The OpenStack additions use native APIs to provide integration, multi-tenant controls, and self-service management on-premises and in public clouds.

NetBackup 9 is available now.

Qumulo helps drive Covid-19 pandemic modelling scenarios

The Institute for Health Metrics and Evaluation (IHME) is using scale-out Qumulo filers and 18TB Western Digital drives, to aid Covid-19 research.

Based at the University of Washington, IHME supplies Covid-19 pandemic modelling visualisations and models for hospitals and health authorities. The institute produces daily and cumulative COVID-19 death reports, infections and testing numbers, and social distancing information. vaccine rollout research and modelling.

IHME uses the Qumulo systems for on-premises data processing of up to 2PB data per day, and hosts data visualisations in Azure. IHME has about 8PB of stored disk data and 15PB of archived data.

Serkan Yalcin, director of IT Infrastructure at IHME, who used to work at Qumulo, said in a statement: “Teaming up with Qumulo from the beginning and utilising Western Digital drives has enabled us to distill hundreds of millions of data points into a single visualisation which allows policymakers to easily view results and communicate them with their teams. Now, as vaccines are rolling out around the world, we have been able to further extend projections with even more data to give decision makers the most robust information possible.”

IHME mask-wearing visualisation.

IHME uses Qumulo C-432T file system nodes with 432TB of mixed disk drive and flash storage. The 432TB capacity 2RU nodes have 24 x 18TB Western Digital DHC550 disk drives and 6 x SN640 NVMe 3.2TB SSDs for caching, also from WD

A 42RU rack can hold 8.6PB of data with these nodes.

Read more in a Qumulo case study.

DataCore snaps up Caringo for object storage

Datacore has bought the object storage supplier Caringo for an undisclosed amount and will now offer software-defined block, file and object storage.

Caringo customers include BT Television, Department of Defense, Disney Streaming Services, National Institutes of Health (NIH), Argonne National Labs, and hundreds more worldwide. The company took in $33m in funding, including $8.8m in its last round in 2016.
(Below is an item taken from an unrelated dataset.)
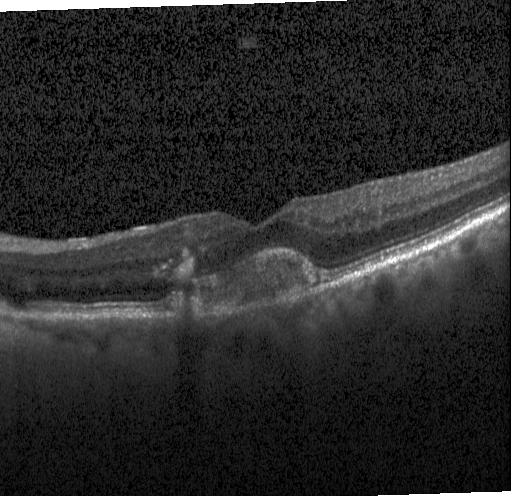

Macular scan; instrument: Heidelberg Spectralis; retinal OCT B-scan
Impression: choroidal neovascularization.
Its acquisition shows that endgame is nearing for object storage software vendor consolidation. Today three independent object storage startups are still standing. Cloudian, Minio and Scality. Othe contenders – Amplidata, Archivas, ByCast, Ceph, Cleversafe, Evertrust, FilePool, OpenIO and others have all been acquired.

Dave Zabrowski.

Dave Zabrowski, CEO of DataCore Software, said: “With our acquisition of Caringo, we are excited to offer a proven, highly reliable object storage technology with an unmatched breadth of features to IT departments, service providers, and government customers worldwide.”

Jeff Horing, co-founder and managing director at Insight Partners – a VC backer of DataCore – was also active on the quote front: “We are excited DataCore is adding leading object storage technology from Caringo to become the vendor with the most comprehensive software-defined portfolio in the industry.”
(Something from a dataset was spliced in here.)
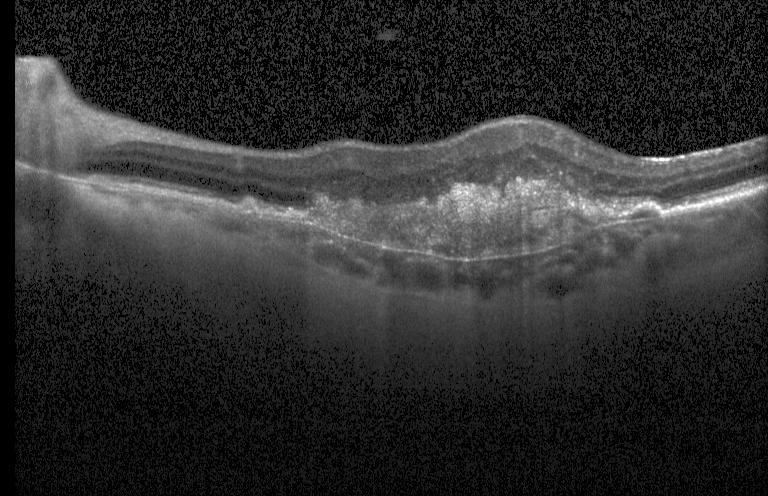
Fovea-centered · Heidelberg Spectralis · retinal OCT B-scan · spectral-domain optical coherence tomography — Impression: choroidal neovascularization.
DataCore’s software-defined storage concept.

Caringo’s Swarm object storage software joins DataCore’s vFilo file and SanSymphony block storage software portfolio. Datacore believes strongly in a best-of-breed approach for file, block and object software, rejecting Ceph-style one-product-does-it-all approaches, and also unified file+object stores.

CMO Gerardo Dada told us that optimisations for file make a unified product poor at object performance and vice versa.

Caringo supplies Swarm in appliance and software form. Version 11 Swarm was announced in September last year and introduced large file bulk uploads, partial file restore, file sharing and backup to AWS S3-format targets.

Swarm 12 in November 2020 added distributed protection, immediate content access across geographically dispersed sites, single sign-on (SSO) support, and support for S3 Glacier and S3 Glacier Deep Archive. Dense storage and flash drives were also supported. 

Dada said 95 per cent of Austin-based Caringo’s staff are joining DataCore, which also has an Austin office. The Caringo CEO, Tony Barbagallo will be a DataCore advisor for a while.

DataCore said it had a strong close to 2020 with double-digit growth Y/Y in capacity sold. The company claims it is consistently adding more than 100 new customers per quarter.